Seit Trumps Entscheidung wartet Israel auf die Welle - doch die bleibt bislang aus

Seit Trump jedoch mit der jahrzehntelangen US-Politik gebrochen und Jerusalem als Hauptstadt anerkannt hat, wartet Israel auf die große Welle. Zuletzt hatte das Außenministerium vor fünf Tagen mit Stolz verkündet, dass Papua-Neuguinea eine Botschaft in Jerusalem eröffnen wolle. Ein paar andere Kandidaten werden noch genannt wie Togo, Malawi oder Vanuatu. Doch öfter noch gab es schlechte Nachrichten von dieser diplomatischen Front: Paraguay verlegte seine Botschaft in Jerusalem 2018 schon nach wenigen Monaten wieder zurück nach Tel Aviv. Australien machte nach dem Regierungswechsel im vorigen Herbst einen Rückzieher vom Umzugsversprechen.

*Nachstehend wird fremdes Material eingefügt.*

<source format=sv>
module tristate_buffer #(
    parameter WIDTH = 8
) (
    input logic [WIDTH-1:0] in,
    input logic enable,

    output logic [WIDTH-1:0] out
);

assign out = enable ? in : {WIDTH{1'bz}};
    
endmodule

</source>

Und auch aus Rumäniens Plänen von 2019 ist nichts geworden.

Nun aber kommt die Meldung zur Einigung mit Ungarn, die dem Bericht zufolge nach Verhandlungen zwischen den beiden Außenministern Eli Cohen und Péter Szijjártó erzielt wurde. Um einen zumindest vorläufigen Standort müssen sich die Ungarn nicht einmal mehr bemühen. Denn 2019 war nach einem Besuch Orbáns in Jerusalem schon eine "Handelsvertretung mit diplomatischem Status" eröffnet worden.

Die Nachricht fällt in eine Zeit, in der Ungarn ohnehin sehr präsent ist in den israelischen Debatten - allerdings eher im negativen Kontext. "Israel ist keine Diktatur, Israel ist nicht Ungarn", rufen die Demonstranten, die seit Wochen gegen die von der rechtsnationalistischen Regierung geplanten Umwälzungen im Justizwesen auf die Straße gehen. Auf den Protestzügen sind Bilder zu sehen, erstellt per Photoshop, auf denen die Gesichter von Netanjahu und Orbán ineinander übergehen.

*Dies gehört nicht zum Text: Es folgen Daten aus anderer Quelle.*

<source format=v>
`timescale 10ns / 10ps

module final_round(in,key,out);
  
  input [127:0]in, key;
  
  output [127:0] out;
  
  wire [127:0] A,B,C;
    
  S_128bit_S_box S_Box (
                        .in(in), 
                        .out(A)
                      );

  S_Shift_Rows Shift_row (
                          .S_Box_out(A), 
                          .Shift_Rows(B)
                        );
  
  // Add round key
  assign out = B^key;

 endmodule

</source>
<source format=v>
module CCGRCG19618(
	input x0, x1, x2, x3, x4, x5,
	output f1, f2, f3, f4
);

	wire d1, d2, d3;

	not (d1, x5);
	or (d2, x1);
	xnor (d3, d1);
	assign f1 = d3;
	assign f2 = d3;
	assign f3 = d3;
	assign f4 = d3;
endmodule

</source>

Orbán und Netanjahu haben viel gemeinsam - auch die Feindbilder

Die beiden verbindet eine ähnliche Sicht auf die Welt: eine Betonung des Patriotischen und Nationalistischen, eine Abkehr von der liberalen Demokratie. Außerdem pflegen sie gemeinsame Feindbilder. Dazu gehört George Soros, der als Sohn ungarischer Juden 1930 in Budapest geboren wurde. Der US-Milliardär finanziert regierungskritische Organisationen in beiden Ländern. Als Orbán Soros dies mit einer Kampagne heimzahlte, die von vielen als antisemitisch empfunden wurde, nahm Netanjahu Ungarns Regierungschef öffentlich in Schutz. Und er verzieh ihm obendrein, dass Orbán den Hitler-Verbündeten Miklós Horthy, mitverantwortlich für die Deportation von 600 000 ungarischen Juden, als "außergewöhnlichen Staatsmann" gepriesen hatte.

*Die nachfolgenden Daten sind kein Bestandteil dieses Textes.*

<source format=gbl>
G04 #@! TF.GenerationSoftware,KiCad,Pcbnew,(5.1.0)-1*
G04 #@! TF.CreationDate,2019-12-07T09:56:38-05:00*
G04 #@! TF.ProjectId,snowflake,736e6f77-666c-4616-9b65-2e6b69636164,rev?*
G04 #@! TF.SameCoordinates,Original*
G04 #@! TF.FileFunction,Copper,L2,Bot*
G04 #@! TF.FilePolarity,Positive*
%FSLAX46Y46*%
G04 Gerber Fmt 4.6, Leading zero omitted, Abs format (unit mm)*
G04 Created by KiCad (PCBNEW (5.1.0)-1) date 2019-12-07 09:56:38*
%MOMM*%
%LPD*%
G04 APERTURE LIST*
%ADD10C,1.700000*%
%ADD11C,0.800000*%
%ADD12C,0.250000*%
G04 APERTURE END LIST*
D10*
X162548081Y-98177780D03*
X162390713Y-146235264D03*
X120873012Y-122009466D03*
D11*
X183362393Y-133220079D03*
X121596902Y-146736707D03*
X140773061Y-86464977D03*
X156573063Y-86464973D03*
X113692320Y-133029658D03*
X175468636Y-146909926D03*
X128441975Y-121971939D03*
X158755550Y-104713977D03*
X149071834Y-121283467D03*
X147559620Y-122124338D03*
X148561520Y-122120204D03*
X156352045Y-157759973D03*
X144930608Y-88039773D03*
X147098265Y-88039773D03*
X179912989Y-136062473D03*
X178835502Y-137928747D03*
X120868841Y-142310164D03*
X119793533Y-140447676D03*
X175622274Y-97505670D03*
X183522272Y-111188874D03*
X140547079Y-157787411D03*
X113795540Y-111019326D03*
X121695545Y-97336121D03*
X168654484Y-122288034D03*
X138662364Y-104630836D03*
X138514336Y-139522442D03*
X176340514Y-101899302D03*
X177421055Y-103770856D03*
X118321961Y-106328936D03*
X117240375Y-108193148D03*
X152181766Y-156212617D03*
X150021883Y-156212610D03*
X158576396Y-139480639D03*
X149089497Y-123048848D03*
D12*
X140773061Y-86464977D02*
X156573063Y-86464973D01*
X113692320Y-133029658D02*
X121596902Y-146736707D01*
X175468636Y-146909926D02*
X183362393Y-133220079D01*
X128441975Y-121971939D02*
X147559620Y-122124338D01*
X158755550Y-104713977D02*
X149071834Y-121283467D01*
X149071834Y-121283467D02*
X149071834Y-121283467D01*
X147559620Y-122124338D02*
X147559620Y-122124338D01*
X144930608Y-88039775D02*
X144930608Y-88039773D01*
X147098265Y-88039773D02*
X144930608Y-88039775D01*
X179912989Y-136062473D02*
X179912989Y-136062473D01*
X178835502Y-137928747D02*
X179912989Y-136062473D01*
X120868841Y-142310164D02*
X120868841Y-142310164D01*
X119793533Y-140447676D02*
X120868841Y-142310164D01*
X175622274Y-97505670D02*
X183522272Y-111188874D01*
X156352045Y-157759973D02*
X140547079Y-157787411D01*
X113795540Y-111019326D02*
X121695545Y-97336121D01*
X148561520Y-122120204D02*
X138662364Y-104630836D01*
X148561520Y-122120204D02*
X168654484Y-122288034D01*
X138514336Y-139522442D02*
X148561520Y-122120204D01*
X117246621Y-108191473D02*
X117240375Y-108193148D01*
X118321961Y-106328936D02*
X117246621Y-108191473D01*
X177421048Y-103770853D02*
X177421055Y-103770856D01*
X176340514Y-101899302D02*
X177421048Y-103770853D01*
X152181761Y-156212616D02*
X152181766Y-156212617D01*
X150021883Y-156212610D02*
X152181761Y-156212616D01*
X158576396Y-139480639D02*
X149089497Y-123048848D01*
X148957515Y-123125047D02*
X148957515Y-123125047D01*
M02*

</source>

Nun könnte Orbán sich revanchieren. Als Netanjahu im November wieder ins Amt gewählt wurde, hatte er schon überschwänglich gratuliert und ein Foto gepostet, das ihn mit Netanjahus frisch veröffentlichter Autobiografie in der Hand zeigt.

Mit einer Verlegung der Botschaft würde er seinem Männerfreund nun einen beachtlichen diplomatischen Erfolg bescheren.